Data to process Start Marker
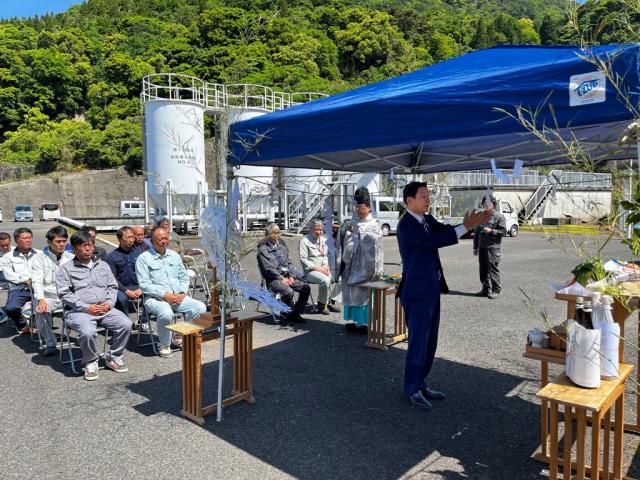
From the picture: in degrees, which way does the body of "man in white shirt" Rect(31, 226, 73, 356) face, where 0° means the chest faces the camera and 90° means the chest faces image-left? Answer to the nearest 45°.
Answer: approximately 315°

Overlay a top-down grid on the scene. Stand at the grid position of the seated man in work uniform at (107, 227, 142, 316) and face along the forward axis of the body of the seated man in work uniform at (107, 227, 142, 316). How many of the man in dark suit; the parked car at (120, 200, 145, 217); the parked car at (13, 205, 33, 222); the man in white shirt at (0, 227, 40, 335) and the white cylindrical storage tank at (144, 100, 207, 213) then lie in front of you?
1

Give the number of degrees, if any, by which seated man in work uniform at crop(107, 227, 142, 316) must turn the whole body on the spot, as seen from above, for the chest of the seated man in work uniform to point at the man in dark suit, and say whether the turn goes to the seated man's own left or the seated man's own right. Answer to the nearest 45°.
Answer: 0° — they already face them

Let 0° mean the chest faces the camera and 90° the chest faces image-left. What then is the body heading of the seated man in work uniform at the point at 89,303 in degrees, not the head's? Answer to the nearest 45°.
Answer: approximately 315°

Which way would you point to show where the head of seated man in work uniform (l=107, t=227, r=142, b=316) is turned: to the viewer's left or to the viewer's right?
to the viewer's right

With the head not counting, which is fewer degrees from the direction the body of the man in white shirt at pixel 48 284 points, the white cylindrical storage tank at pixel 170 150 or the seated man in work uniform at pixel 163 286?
the seated man in work uniform

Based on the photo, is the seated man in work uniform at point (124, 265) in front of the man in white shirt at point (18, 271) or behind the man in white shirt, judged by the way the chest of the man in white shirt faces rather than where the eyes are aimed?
in front

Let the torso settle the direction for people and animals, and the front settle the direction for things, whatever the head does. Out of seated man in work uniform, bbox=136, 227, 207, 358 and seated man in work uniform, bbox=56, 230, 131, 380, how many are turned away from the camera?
0

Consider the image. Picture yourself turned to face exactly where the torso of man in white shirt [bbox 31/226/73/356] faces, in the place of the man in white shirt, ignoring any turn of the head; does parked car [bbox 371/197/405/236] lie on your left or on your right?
on your left

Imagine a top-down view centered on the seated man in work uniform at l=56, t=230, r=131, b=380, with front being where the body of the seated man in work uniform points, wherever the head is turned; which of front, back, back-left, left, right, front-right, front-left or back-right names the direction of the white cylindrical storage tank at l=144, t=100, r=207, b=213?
back-left

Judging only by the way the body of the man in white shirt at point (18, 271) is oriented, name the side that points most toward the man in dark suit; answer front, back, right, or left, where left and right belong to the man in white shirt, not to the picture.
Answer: front

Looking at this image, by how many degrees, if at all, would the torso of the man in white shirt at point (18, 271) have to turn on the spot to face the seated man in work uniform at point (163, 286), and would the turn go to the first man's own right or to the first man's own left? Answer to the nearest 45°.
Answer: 0° — they already face them

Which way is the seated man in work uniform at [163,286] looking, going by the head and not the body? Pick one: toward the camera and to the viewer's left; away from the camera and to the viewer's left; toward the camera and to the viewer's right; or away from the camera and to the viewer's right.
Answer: toward the camera and to the viewer's right
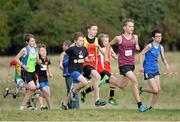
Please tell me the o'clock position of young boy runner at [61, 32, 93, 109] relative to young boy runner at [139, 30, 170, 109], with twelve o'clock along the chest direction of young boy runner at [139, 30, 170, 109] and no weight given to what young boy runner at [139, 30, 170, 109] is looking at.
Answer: young boy runner at [61, 32, 93, 109] is roughly at 4 o'clock from young boy runner at [139, 30, 170, 109].

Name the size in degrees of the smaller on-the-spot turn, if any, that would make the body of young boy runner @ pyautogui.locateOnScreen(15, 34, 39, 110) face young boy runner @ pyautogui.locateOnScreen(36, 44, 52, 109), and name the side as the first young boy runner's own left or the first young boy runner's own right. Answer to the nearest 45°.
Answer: approximately 90° to the first young boy runner's own left

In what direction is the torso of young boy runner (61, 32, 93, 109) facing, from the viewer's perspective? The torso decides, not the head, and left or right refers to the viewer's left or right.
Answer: facing the viewer and to the right of the viewer

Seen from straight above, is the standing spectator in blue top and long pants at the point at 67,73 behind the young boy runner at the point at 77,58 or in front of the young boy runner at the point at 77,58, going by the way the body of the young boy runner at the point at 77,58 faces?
behind

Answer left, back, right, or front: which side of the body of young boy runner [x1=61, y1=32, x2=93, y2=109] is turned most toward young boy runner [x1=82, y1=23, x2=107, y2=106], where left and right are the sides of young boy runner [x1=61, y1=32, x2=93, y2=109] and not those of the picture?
left

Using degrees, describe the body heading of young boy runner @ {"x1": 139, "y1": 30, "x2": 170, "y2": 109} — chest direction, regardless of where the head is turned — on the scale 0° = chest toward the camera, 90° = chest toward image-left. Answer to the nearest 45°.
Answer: approximately 315°

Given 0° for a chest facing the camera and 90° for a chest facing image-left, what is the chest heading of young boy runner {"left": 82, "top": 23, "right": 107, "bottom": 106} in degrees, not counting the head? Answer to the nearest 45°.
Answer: approximately 315°
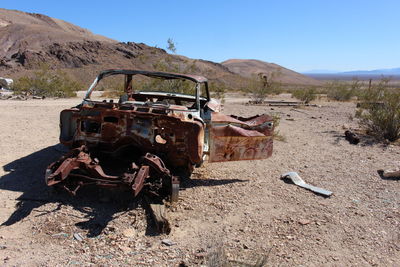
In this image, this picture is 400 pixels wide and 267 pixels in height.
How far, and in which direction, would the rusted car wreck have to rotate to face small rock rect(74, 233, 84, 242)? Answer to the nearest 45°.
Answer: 0° — it already faces it

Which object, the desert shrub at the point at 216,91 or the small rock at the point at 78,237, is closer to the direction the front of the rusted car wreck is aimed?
the small rock

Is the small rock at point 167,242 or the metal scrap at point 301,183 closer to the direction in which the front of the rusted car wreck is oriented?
the small rock

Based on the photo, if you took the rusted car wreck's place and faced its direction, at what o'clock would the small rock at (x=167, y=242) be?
The small rock is roughly at 10 o'clock from the rusted car wreck.

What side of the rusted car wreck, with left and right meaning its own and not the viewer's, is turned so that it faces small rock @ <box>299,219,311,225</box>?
left

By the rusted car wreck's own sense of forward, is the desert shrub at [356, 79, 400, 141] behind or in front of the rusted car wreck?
behind

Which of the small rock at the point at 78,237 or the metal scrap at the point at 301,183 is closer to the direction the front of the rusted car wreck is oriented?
the small rock

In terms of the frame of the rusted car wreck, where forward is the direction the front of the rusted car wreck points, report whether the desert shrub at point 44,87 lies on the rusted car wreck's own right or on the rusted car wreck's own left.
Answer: on the rusted car wreck's own right

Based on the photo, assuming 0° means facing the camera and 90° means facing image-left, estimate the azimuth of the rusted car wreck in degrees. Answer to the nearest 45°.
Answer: approximately 45°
Data to process End Marker
How to complete this task →
Reproduce every one of the records above word for word, omitting the pictures.

Response area →
From the picture: in degrees, which way does the body of "man in white shirt" Rect(31, 226, 73, 356) face, where 0° means the chest faces the camera and 90° means the chest faces image-left? Answer to the nearest 45°.
Answer: approximately 315°

Overlay a top-down grid on the scene. Stand at the grid position of the seated man in work uniform at (107, 227, 142, 316) and face along the forward axis of the body of the seated man in work uniform at (107, 227, 142, 316). How many of the man in dark suit; the parked car at (120, 200, 145, 217); the parked car at (13, 205, 33, 222); the man in white shirt at (0, 227, 40, 335) and the white cylindrical storage tank at (144, 100, 207, 213) then lie in front of you?
1

Give the number of degrees, if any, by which seated man in work uniform at crop(107, 227, 142, 316) must turn the whole body on the spot, as seen from above, for the chest of the seated man in work uniform to point at the man in dark suit, and say whether the turn goes to the seated man's own left or the seated man's own right. Answer to the nearest 45°.
Answer: 0° — they already face them

Let 0° mean the chest faces the camera and 90° the chest faces image-left. What then is the body heading of the seated man in work uniform at the point at 89,303 in degrees, not the head's? Answer to the nearest 45°.
Answer: approximately 315°

Which way would you point to show where the head of seated man in work uniform (l=107, t=227, r=142, b=316) is turned: to the viewer's left or to the viewer's right?
to the viewer's right

With the head not counting, which is fewer degrees from the direction the body of the man in white shirt at pixel 48 284 points, the white cylindrical storage tank at pixel 170 150 or the seated man in work uniform at pixel 163 286?
the seated man in work uniform

Based on the photo, is the seated man in work uniform at point (124, 265) in front of the man in white shirt at point (18, 271) or behind the man in white shirt, judged by the way the chest of the man in white shirt faces rather than where the eyes are aimed?
in front

Let the torso settle the direction for people and animals, and the front settle the direction for things, whatever the head does. Out of seated man in work uniform, bbox=136, 227, 207, 358 and seated man in work uniform, bbox=56, 230, 131, 380, how many are turned away from the camera?
0

Consider the image. Picture yourself turned to face exactly where the torso of man in white shirt [bbox 31/226/73/356] faces, in the place of the man in white shirt, ignoring any turn of the head; does parked car [bbox 371/197/405/236] lie on your left or on your right?
on your left

Imagine a top-down view centered on the seated man in work uniform at l=56, t=230, r=131, b=380, with front being where the body of the seated man in work uniform points, wherever the head is turned; which of front, back, back-left, left, right, front-right, front-left or back-right names the direction of the white cylindrical storage tank at l=144, t=100, r=207, b=213?
back-left

Judging only by the way the body of the man in white shirt at point (18, 271) is oriented, name the side that points most toward the man in dark suit; answer front, back, right, or left, where left and right belong to the man in white shirt, not to the picture.
Answer: front

Looking at this image, by how many degrees, if at all, would the torso of the man in white shirt at point (18, 271) have to turn on the spot to face the seated man in work uniform at point (163, 286), and would the turn go to the first man's own right or to the first man's own left? Answer to the nearest 45°.
Answer: 0° — they already face them

Which way is the seated man in work uniform at [163,286] looking, going by the head and not the body? Pick one: toward the camera and to the viewer's left; away from the camera and to the viewer's left; toward the camera and to the viewer's right; or away from the camera and to the viewer's right.
Answer: toward the camera and to the viewer's right
Please tell me the o'clock position of young boy runner at [61, 32, 93, 109] relative to young boy runner at [139, 30, 170, 109], with twelve o'clock along the chest direction of young boy runner at [139, 30, 170, 109] and no weight given to what young boy runner at [139, 30, 170, 109] is looking at.
Answer: young boy runner at [61, 32, 93, 109] is roughly at 4 o'clock from young boy runner at [139, 30, 170, 109].

Name the size in degrees of the smaller on-the-spot turn, if any, that would make the body of young boy runner @ pyautogui.locateOnScreen(15, 34, 39, 110) face young boy runner @ pyautogui.locateOnScreen(36, 44, 52, 109), and name the side as the first young boy runner's own left or the first young boy runner's own right. Answer to the nearest 45°.
Answer: approximately 90° to the first young boy runner's own left

In what direction is the torso of young boy runner (61, 32, 93, 109) facing, from the viewer's perspective? The torso decides, not the head, and left or right refers to the viewer's left or right.
Answer: facing the viewer and to the right of the viewer

Seen from straight above, is the standing spectator in blue top and long pants at the point at 67,73 behind the young boy runner at the point at 77,58 or in front of the young boy runner at the point at 77,58, going by the way the body of the young boy runner at the point at 77,58 faces?
behind

Answer left, back, right, or front: which side of the body of young boy runner [x1=61, y1=32, x2=93, y2=109] is turned most toward young boy runner [x1=82, y1=23, x2=107, y2=106], where left and right are the sides of young boy runner [x1=61, y1=32, x2=93, y2=109] and not those of the picture?
left

Using degrees, describe the body heading of young boy runner @ {"x1": 139, "y1": 30, "x2": 170, "y2": 109} — chest direction, regardless of where the head is turned — on the scale 0° = chest toward the camera, 90° = chest toward image-left. Answer to the nearest 45°.
Answer: approximately 315°

Given 0° for a chest facing the camera and 90° for a chest facing image-left, what is the chest heading of young boy runner {"left": 82, "top": 23, "right": 107, "bottom": 106} in degrees, not counting the head? Answer to the nearest 45°.
Answer: approximately 315°
In this image, this picture is 400 pixels wide and 267 pixels in height.
How far, and in which direction, would the rusted car wreck have to rotate to face small rock rect(74, 233, 84, 242)? Answer to the nearest 45°.
Answer: 0° — it already faces it

Which object, the desert shrub at the point at 216,91 or the small rock at the point at 78,237, is closer to the direction the front of the rusted car wreck is aimed?
the small rock

Is the small rock at point 167,242 or the metal scrap at point 301,183 closer to the direction in which the front of the rusted car wreck is oriented?
the small rock

Based on the photo, if you took the rusted car wreck's place and faced its direction, at what o'clock would the small rock at (x=167, y=242) be?
The small rock is roughly at 10 o'clock from the rusted car wreck.

What side of the rusted car wreck, with left and right meaning its own and not the viewer's, is turned so that it faces small rock @ <box>299,219,311,225</box>?
left

By the rusted car wreck's own sense of forward, is the desert shrub at [356, 79, 400, 141] behind or in front of the rusted car wreck?
behind

Which of the small rock at the point at 78,237 or the metal scrap at the point at 301,183 is closer to the direction the front of the rusted car wreck is oriented?
the small rock

In terms of the frame of the rusted car wreck, where forward is the direction the front of the rusted car wreck points, report whether the desert shrub at point 44,87 lies on the rusted car wreck's own right or on the rusted car wreck's own left.
Answer: on the rusted car wreck's own right

Based on the photo, assuming 0° means facing the camera and 90° means facing image-left, estimate the azimuth of the rusted car wreck in degrees. Answer to the nearest 45°.
Answer: approximately 45°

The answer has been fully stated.